* _PROBLEM TO SOLVE_
Print the lines of the entries below without any change, beginning with the very first line and going on through the line with "При замовленні та".

* _THE DATA_
•••

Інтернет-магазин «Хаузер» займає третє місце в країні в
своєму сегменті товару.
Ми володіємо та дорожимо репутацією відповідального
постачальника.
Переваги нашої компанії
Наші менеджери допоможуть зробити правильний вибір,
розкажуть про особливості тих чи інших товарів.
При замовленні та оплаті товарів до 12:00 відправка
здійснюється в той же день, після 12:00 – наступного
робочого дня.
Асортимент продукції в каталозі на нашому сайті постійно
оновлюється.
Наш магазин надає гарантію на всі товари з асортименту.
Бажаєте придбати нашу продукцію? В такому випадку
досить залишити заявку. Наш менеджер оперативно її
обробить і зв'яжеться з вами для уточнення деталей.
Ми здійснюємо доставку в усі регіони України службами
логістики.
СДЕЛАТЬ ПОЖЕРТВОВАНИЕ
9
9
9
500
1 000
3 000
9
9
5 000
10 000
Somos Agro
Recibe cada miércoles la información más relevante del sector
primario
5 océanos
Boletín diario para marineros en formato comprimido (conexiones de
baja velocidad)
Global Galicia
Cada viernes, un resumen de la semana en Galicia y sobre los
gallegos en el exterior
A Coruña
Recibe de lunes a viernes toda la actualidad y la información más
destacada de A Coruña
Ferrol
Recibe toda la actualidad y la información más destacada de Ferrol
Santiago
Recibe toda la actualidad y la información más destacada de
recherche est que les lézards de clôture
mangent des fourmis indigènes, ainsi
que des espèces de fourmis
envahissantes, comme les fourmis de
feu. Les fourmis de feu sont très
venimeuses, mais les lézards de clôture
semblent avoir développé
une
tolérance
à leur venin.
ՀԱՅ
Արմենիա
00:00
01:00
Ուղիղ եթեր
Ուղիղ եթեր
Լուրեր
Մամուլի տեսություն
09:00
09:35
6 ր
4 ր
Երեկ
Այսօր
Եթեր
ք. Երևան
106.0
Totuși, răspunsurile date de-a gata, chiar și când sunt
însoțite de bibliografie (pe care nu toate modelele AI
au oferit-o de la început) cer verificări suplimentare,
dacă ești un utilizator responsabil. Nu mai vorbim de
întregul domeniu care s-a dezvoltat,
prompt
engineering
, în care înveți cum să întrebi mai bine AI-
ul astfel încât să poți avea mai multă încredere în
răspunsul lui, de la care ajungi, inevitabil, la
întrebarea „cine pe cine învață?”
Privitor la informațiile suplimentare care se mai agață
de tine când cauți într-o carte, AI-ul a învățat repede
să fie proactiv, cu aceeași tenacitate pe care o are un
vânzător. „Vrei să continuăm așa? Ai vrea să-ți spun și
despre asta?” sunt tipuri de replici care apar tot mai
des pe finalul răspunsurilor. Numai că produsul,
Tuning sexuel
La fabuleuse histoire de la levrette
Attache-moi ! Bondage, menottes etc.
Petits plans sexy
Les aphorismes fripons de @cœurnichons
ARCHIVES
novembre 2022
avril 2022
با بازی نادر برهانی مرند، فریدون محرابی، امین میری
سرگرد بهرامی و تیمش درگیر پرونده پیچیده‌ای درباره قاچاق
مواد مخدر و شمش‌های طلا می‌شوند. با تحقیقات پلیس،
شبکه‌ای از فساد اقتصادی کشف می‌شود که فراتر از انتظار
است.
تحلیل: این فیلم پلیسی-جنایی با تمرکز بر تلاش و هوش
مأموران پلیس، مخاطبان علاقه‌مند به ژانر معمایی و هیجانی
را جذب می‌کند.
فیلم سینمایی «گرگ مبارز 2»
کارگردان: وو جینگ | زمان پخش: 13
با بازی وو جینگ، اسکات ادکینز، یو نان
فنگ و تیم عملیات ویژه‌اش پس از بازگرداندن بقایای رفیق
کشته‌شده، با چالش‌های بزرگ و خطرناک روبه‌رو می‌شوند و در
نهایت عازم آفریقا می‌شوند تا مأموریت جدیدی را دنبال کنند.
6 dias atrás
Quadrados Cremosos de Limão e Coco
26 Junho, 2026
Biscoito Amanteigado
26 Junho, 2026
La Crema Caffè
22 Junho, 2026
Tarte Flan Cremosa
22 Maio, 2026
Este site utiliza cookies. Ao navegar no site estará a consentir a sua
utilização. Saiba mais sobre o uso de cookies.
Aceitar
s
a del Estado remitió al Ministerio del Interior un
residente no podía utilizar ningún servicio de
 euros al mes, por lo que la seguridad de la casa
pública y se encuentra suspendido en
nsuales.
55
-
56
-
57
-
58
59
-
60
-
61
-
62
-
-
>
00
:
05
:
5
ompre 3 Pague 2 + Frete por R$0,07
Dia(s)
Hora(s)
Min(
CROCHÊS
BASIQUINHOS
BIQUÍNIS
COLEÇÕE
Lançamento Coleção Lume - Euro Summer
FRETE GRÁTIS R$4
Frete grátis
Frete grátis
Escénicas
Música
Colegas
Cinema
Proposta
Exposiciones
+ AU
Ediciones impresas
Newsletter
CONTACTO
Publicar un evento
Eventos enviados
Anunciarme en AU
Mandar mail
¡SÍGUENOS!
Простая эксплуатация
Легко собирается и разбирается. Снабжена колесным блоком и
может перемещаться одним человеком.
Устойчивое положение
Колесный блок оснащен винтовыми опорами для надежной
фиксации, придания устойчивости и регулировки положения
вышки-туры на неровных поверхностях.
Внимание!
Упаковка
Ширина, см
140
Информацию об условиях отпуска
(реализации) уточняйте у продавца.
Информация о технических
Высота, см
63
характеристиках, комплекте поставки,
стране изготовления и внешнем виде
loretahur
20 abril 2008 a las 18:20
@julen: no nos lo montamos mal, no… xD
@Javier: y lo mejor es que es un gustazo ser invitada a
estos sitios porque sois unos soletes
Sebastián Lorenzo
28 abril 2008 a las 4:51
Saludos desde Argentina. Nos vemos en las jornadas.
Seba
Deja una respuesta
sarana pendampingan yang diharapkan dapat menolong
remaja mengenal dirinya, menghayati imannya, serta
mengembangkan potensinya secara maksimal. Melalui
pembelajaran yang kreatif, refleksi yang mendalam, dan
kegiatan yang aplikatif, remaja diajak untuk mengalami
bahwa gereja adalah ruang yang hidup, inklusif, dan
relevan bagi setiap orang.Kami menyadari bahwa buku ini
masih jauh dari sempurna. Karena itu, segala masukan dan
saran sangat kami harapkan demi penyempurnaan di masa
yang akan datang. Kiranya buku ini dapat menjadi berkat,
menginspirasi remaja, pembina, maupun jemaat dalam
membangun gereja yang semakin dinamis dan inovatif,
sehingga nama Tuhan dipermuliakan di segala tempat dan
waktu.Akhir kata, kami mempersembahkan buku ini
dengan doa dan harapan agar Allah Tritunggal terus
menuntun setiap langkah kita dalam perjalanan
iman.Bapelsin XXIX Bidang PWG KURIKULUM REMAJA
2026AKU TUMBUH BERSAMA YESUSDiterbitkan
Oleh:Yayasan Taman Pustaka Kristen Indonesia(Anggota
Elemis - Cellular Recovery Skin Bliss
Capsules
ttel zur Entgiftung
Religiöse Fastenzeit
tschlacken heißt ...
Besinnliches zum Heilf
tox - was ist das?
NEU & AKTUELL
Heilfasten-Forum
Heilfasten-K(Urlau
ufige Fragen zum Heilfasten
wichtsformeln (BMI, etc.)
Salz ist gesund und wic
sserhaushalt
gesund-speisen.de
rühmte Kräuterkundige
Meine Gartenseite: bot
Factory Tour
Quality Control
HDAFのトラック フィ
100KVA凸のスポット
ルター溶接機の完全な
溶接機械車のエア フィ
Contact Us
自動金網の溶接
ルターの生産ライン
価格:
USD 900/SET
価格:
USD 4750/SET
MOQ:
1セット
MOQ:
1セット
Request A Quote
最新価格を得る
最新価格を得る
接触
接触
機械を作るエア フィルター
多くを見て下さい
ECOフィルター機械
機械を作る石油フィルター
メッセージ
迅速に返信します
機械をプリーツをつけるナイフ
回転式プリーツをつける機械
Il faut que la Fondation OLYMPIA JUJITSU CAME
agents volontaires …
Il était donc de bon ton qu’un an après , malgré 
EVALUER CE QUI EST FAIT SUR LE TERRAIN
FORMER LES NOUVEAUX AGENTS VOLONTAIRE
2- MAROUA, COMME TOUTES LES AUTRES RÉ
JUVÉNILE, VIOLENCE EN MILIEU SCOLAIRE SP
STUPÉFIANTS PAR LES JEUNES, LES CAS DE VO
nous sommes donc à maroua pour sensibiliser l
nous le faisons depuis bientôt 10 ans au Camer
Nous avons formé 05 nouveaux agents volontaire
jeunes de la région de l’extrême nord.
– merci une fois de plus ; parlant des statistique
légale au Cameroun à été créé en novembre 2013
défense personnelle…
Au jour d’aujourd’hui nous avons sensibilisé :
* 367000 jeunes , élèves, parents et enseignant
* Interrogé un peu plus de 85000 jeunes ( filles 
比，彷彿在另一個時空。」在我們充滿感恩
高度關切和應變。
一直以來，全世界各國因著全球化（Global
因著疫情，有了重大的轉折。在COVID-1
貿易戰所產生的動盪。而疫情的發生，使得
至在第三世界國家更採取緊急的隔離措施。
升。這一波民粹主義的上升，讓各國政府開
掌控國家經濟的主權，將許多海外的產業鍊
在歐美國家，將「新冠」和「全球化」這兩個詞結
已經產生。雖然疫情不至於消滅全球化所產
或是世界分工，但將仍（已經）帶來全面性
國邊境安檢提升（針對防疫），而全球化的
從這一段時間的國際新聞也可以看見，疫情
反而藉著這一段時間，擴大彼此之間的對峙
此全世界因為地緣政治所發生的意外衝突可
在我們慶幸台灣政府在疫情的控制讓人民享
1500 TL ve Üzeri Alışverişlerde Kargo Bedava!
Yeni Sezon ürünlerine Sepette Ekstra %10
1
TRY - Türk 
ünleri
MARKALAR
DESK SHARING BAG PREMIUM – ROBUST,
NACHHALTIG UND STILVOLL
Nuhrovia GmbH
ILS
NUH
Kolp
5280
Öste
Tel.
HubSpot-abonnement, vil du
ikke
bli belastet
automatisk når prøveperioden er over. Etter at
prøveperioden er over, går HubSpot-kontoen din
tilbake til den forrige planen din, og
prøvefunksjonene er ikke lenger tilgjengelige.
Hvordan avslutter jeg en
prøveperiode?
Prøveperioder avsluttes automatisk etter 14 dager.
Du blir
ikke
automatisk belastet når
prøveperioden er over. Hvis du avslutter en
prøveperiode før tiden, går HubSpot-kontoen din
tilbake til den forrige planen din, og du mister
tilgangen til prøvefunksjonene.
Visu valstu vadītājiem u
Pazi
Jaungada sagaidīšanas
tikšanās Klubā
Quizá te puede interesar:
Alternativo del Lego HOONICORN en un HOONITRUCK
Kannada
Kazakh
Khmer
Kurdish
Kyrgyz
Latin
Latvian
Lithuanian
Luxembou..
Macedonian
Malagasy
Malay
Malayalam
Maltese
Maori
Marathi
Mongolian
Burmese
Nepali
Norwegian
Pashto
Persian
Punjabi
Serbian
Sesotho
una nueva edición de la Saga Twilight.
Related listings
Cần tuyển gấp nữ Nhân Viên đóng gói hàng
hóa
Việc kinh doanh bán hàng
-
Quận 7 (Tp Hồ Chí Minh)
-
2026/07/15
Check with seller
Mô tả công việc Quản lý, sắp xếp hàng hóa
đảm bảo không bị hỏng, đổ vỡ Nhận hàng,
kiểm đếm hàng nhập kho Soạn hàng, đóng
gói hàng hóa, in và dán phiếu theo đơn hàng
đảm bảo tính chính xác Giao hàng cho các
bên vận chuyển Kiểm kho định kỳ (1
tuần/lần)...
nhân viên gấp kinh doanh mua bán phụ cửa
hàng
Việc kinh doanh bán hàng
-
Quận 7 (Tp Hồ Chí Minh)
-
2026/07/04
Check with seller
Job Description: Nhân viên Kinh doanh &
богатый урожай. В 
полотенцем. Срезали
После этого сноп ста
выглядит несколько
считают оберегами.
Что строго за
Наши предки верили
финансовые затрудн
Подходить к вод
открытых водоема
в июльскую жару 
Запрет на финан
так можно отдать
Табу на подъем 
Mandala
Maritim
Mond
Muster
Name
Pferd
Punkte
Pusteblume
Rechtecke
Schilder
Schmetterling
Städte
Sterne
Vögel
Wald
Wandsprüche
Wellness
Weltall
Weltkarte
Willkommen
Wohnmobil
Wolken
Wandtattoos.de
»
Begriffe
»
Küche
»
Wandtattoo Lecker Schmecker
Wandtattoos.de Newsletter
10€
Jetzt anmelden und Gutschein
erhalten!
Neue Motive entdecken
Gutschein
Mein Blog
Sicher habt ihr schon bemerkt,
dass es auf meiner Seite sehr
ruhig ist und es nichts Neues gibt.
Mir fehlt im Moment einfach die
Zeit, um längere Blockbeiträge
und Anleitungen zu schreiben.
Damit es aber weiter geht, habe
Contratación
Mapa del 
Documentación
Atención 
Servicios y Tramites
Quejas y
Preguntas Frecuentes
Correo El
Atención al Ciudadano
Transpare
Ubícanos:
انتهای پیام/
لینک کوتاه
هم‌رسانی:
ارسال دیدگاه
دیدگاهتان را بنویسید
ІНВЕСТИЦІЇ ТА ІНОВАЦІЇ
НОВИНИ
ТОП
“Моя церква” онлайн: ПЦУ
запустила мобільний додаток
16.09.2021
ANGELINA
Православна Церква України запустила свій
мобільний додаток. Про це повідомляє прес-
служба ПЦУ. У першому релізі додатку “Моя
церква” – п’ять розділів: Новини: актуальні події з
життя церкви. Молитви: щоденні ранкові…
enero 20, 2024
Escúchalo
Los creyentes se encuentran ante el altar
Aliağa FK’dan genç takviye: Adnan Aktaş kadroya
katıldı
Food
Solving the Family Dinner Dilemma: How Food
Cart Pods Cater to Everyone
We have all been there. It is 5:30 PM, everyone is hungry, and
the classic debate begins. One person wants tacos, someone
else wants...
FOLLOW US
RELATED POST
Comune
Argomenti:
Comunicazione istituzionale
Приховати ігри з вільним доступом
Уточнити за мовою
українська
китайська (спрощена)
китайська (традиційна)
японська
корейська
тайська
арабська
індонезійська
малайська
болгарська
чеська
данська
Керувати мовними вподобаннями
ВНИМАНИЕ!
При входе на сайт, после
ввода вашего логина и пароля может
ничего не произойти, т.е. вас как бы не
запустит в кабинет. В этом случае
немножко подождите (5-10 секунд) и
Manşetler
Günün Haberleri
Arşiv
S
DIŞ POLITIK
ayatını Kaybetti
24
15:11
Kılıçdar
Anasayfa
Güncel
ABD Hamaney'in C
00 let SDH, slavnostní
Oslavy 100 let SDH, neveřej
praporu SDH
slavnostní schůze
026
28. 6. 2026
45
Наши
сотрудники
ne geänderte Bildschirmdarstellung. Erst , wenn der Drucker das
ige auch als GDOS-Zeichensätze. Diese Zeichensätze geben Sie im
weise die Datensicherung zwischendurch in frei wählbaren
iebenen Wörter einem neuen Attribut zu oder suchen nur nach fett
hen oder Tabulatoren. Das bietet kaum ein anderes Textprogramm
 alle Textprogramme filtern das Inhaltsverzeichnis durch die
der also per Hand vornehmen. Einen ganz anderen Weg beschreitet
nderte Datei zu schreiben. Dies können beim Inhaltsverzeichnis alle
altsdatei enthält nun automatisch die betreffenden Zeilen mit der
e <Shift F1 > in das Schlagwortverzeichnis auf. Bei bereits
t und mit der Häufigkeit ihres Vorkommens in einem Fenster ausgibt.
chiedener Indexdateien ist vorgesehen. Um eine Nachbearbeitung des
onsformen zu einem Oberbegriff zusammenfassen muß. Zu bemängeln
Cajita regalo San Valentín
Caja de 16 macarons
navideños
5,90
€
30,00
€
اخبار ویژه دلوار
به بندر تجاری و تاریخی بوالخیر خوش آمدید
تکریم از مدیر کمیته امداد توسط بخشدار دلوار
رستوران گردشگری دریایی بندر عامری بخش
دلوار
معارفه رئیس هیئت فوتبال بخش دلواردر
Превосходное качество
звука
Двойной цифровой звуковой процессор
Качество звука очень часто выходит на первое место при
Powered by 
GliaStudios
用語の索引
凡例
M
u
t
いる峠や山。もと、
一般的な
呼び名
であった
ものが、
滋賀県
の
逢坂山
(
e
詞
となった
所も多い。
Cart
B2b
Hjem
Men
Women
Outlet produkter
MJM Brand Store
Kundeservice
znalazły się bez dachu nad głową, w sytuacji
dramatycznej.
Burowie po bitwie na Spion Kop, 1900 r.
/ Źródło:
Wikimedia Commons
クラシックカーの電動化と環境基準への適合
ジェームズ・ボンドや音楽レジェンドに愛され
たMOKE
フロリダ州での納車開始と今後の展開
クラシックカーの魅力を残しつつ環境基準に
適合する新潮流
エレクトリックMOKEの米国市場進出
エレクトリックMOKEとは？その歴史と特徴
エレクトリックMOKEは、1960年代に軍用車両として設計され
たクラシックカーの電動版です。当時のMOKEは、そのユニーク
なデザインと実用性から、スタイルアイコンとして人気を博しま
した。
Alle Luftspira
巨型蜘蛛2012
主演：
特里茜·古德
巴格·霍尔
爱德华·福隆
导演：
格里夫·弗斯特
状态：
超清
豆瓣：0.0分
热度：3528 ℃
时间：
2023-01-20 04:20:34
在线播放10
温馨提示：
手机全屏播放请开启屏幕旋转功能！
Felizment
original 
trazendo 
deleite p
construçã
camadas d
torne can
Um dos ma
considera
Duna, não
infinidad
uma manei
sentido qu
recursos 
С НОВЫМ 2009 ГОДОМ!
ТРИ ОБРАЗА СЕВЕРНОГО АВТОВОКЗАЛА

•••

* _WORKED SOLUTION_
Інтернет-магазин «Хаузер» займає третє місце в країні в
своєму сегменті товару.
Ми володіємо та дорожимо репутацією відповідального
постачальника.
Переваги нашої компанії
Наші менеджери допоможуть зробити правильний вибір,
розкажуть про особливості тих чи інших товарів.
При замовленні та оплаті товарів до 12:00 відправка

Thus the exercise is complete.